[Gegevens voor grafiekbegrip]

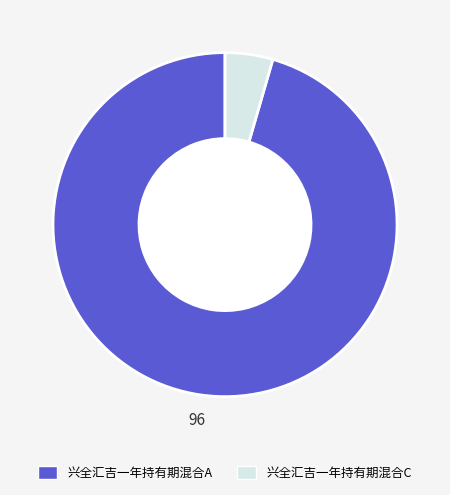

The 兴全汇吉一年持有期混合A slice represents 96% of the pie. True or false?

True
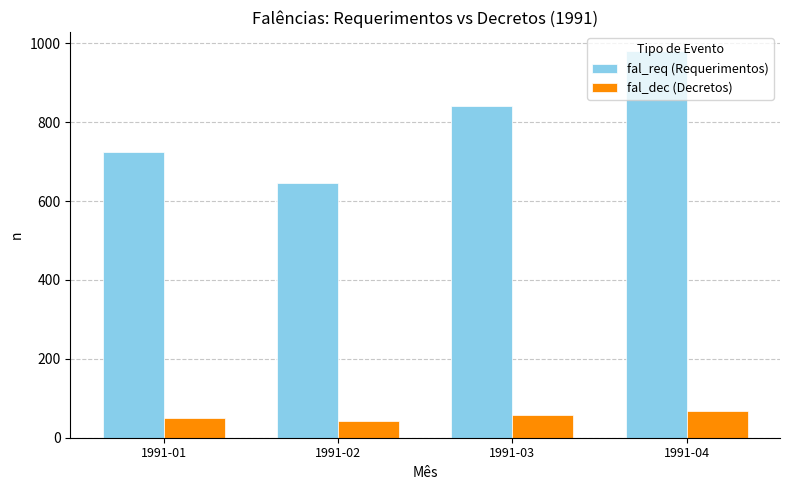

Is it true that fal_dec (Decretos) equals 67 at 1991-04?

True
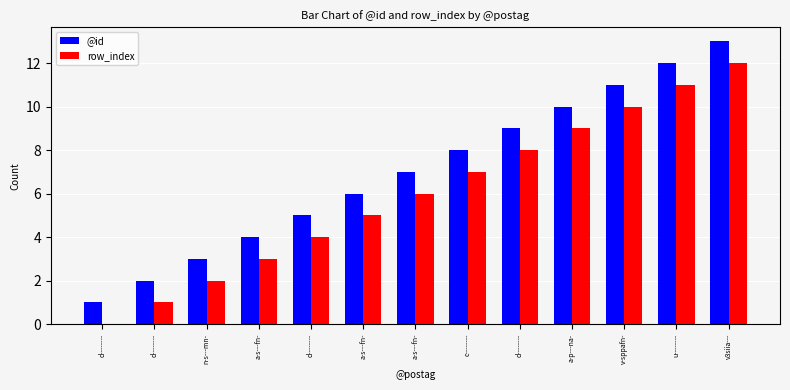

The value of @id at v-sppafn- is 5. True or false?

False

▸ **Details opgave**
Citeer de volledige lijst hierboven letterlijk, maar laat de afbeeldingen weg.

▸ **Oplossing opgave**
The 兴全汇吉一年持有期混合A slice represents 96% of the pie. True or false?

True

Is it true that fal_dec (Decretos) equals 67 at 1991-04?

True

The value of @id at v-sppafn- is 5. True or false?

False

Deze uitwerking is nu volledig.